Il disegno di legge di bilancio che il Governo si accinge a varare o questa sera o domani 22 novembre è una doppia prova: da un lato, è la prova della coesione di un esecutivo appena formato e in cui albergano sensibilità differenti; da un altro, è la prova o meno che l’esecutivo si stia ponendo su una strada appropriata per iniziare una prima fase quinquennale di riassetto strutturale tale da eliminare “il morbo oscuro” dell’economia italiana, la produttività quasi nulla che ci affligge da quasi un quarto di secolo.
Tale bassa produttività è caratteristica del settore dei servizi il cui elettorato, in buona misura, ha votato per l’attuale Governo: ciò rende ancora più difficile l’impresa. In termini puramente macroeconomici e di finanza pubblica, la ricetta è nota e condivisa: restringere la spesa pubblica di parte corrente e aumentare quella in conto capitale, anche grazie al cospicuo aiuto europeo che ci viene con il Programma nazionale di ripresa e resilienza. Quando il disegno di legge sarà approvato e pubblicato, quindi, si dovrà esaminare in che misura, la strategia, o meglio l’assaggio di strategia (date le scadenze previste da normativa europea è un lavoro fatto con tempi ristrettissimi) è tale da fare intravedere, per il prossimo futuro, realizzazione di investimenti pubblici efficienti ed efficaci e, soprattutto, riforme nel comparto dei servizi tali da indicare un possibile aumento della produttività.
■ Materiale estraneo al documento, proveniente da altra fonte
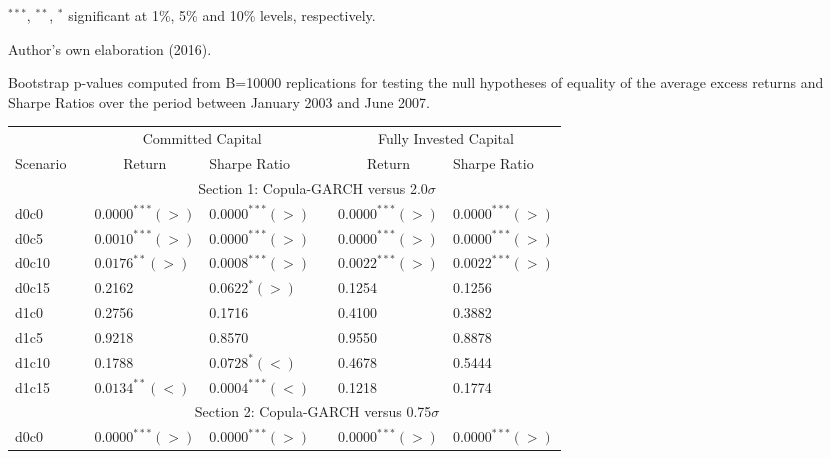 \documentclass[a4paper,12pt]{report}
\begin{document}
\begin{threeparttable}[H]
\begin{tablenotes}
		\item \scriptsize $^{\ast\ast\ast}$, $^{\ast\ast}$, $^{\ast}$ significant at 1\%, 5\% and 10\% levels, respectively.
		\item Author's own elaboration (2016).
	\end{tablenotes}
	\label{tab:table206}%
\end{threeparttable}%

\vspace{1.0cm}

\begin{threeparttable}[H]
	\centering \scriptsize
	\caption{Bootstrap p-values computed from B=10000 replications for testing the null hypotheses of equality of the average excess returns and Sharpe Ratios over the period between January 2003 and June 2007.}
	\begin{tabularx}{\textwidth}{@{\extracolsep{\fill}}lllllll@{}}
		\toprule
		& & \multicolumn{2}{c}{Committed Capital} & \multicolumn{1}{c}{} & \multicolumn{2}{c}{Fully Invested Capital} \\
		\cmidrule{3-4}  \cmidrule{6-7}
		\multicolumn{1}{c}{Scenario} & & \multicolumn{1}{c}{Return} & Sharpe Ratio &       & \multicolumn{1}{c}{Return}& Sharpe Ratio \\
		\midrule
		& \multicolumn{6}{c}{Section 1: Copula-GARCH versus 2.0$\sigma$} \\
		\midrule
		d0c0 & & $0.0000^{***}(>)$ & $0.0000^{***}(>)$ &       & $0.0000^{***}(>)$ & $0.0000^{***}(>)$ \\
		d0c5 & & $0.0010^{***}(>)$ & $0.0000^{***}(>)$ &       & $0.0000^{***}(>)$ & $0.0000^{***}(>)$   \\
		d0c10 & & $0.0176^{**}(>)$ & $0.0008^{***}(>)$ &       & $0.0022^{***}(>)$ & $0.0022^{***}(>)$ \\
		d0c15 & & 0.2162 & $0.0622^{*}(>)$ &       & 0.1254 & 0.1256 \\
		d1c0 & & 0.2756 & 0.1716  &       & 0.4100 & 0.3882 \\
		d1c5 & & 0.9218 & 0.8570 &       & 0.9550 & 0.8878 \\
		d1c10 & & 0.1788 & $0.0728^{*}(<)$ &       & 0.4678 & 0.5444 \\
		d1c15 & & $0.0134^{**}(<)$ & $0.0004^{***}(<)$ &       & 0.1218 & 0.1774 \\
		\midrule
		& \multicolumn{6}{c}{Section 2: Copula-GARCH versus 0.75$\sigma$} \\
		\midrule
		d0c0 & & $0.0000^{***}(>)$ & $0.0000^{***}(>)$ &       & $0.0000^{***}(>)$ & $0.0000^{***}(>)$ \\

\end{tabularx}
\end{threeparttable}
\end{document}
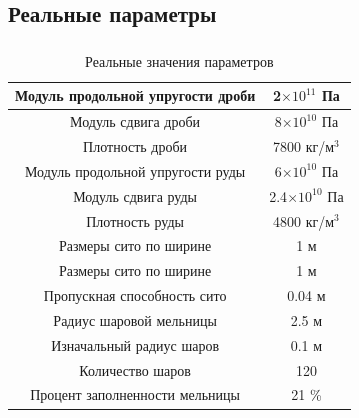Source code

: \documentclass[c]{beamer}  %
\begin{document}
\subsection{Реальные параметры}

\begin{frame}
\frametitle{\insertsection} 
\framesubtitle{\insertsubsection}

\begin{table}[H]
\caption{Реальные значения параметров}
\begin{tabular}{|c|c|}
\hline
Модуль продольной упругости дроби & 2$\times 10^{11}$ Па  \\ 
\hline
Модуль сдвига дроби & 8$\times 10^{10}$ Па \\  
\hline
Плотность дроби & 7800 кг/м$^3$ \\
\hline
Модуль продольной упругости руды & 6$\times 10^{10}$ Па  \\ 
\hline
Модуль сдвига руды & 2.4$\times 10^{10}$ Па \\  
\hline
Плотность руды & 4800 кг/м$^3$ \\
\hline
Размеры сито по ширине & 1 м \\
\hline
Размеры сито по ширине & 1 м \\
\hline
Пропускная способность сито & 0.04 м \\
\hline
Радиус шаровой мельницы & 2.5 м \\
\hline
Изначальный радиус шаров & 0.1 м \\
\hline
Количество шаров & 120 \\
\hline
Процент заполненности мельницы & 21 \% \\
\hline
\end{tabular}
\end{table}
\end{frame}
\end{document}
Il Governo – occorre ricordare – opera con vincoli molto severi. Da un lato, sotto il profilo dell’economia reale, si annuncia una recessione (che potrebbe essere pesante ma breve) e abbiamo a che fare con un’inflazione (che potrebbe durare e innescare aspettative da parte di tutti i soggetti economici – famiglie, imprese, sindacati, ecc.). Da un altro, mancano le risorse finanziarie (il debito della Pubblica amministrazione si aggira sul 150% del Pil) per “comprare le riforme” – come scrisse Albert Hirschmann – in un bel libro di circa trent’anni fa: ossia “compensare” per un certo periodo di tempo i settori che si sentono (spesso a torto) danneggiati, ad esempio, da una maggiore spinta concorrenziale o da una maggiore importanza al merito. Dei trenta miliardi circa di manovra di finanza pubblica, infine, ben 21 miliardi serviranno a lenire “il caro bollette”. Di conseguenza, ciò che resta per i vari comparti è veramente poco, soprattutto perché in pochi giorni non si possono riformare le “tax expenditures” o agire con efficacia sul cosiddetto “Reddito di cittadinanza”.
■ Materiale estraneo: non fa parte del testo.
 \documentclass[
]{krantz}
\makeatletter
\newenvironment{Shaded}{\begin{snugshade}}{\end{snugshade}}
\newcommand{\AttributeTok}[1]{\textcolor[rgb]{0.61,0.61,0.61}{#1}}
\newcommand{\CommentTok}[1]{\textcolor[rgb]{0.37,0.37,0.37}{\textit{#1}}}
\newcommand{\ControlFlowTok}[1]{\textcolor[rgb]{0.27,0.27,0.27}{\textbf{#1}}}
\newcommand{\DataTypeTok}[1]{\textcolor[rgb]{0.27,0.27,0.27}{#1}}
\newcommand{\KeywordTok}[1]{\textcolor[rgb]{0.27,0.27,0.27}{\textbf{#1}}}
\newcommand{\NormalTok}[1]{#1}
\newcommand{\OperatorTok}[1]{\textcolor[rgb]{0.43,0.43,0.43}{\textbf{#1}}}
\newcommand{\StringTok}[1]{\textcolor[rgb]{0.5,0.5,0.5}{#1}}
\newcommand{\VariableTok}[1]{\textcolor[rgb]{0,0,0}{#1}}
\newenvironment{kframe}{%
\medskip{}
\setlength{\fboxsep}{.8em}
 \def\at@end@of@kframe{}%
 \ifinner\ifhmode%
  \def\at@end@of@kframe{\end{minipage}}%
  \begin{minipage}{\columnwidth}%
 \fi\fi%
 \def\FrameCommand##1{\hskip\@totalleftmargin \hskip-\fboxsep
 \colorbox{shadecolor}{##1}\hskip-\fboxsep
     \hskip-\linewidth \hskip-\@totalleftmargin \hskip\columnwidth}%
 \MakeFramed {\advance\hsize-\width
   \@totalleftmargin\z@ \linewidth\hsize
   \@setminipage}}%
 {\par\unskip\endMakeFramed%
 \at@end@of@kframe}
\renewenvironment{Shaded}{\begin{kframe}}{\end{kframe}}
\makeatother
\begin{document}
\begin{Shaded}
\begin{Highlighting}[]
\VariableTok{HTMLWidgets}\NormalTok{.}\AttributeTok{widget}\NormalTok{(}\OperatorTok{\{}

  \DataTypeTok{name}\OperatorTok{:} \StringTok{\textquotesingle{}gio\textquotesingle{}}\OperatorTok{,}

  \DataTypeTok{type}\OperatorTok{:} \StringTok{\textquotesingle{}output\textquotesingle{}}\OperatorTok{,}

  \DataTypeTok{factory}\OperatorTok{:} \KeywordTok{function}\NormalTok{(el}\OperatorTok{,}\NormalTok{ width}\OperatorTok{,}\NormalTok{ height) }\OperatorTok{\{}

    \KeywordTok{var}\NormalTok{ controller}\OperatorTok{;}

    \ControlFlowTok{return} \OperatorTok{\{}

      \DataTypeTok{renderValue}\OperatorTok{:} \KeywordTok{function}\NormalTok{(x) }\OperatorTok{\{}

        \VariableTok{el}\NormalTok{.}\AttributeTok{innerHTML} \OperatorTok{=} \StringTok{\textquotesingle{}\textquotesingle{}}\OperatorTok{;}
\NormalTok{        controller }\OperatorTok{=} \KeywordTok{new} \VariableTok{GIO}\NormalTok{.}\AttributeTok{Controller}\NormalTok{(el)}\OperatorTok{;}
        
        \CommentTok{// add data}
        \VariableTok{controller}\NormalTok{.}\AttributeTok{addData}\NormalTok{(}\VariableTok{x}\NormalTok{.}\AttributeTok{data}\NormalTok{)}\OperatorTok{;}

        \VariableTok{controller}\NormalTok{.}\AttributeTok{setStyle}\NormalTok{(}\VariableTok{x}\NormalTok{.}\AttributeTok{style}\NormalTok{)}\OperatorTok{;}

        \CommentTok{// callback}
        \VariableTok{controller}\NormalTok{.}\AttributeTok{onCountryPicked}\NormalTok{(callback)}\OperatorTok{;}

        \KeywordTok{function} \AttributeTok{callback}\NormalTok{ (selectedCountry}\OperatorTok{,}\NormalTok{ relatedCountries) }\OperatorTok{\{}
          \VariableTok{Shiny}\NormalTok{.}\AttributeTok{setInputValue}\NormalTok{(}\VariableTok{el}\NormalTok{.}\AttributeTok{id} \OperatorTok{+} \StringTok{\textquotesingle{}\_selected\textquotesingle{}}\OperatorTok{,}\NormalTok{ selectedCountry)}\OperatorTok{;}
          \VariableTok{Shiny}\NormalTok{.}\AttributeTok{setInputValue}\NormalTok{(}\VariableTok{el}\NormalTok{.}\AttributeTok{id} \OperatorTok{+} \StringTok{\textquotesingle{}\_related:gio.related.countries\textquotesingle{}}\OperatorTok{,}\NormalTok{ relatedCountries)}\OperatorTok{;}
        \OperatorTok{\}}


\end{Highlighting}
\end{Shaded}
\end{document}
È in questo spirito che, a mio avviso, si dovrà analizzare con cura il disegno di legge di bilancio quando pubblicato, dando poca importanza al chiacchiericcio di questi ultimi giorni. Questo chiacchiericcio è composto, in gran misura, di “bandierine” che varie componenti della maggioranza sventolano ai loro elettorati sperando di poter dire martedì 22 novembre o mercoledì 23 novembre: “Vedete, l’ho fatta inserire io!”.
Occhi aperti quando sarà disponibile il testo dell’articolato per vedere se esso corrisponde a obiettivi e vincoli e se da esso si può almeno intravedere un futuro aumento della produttività.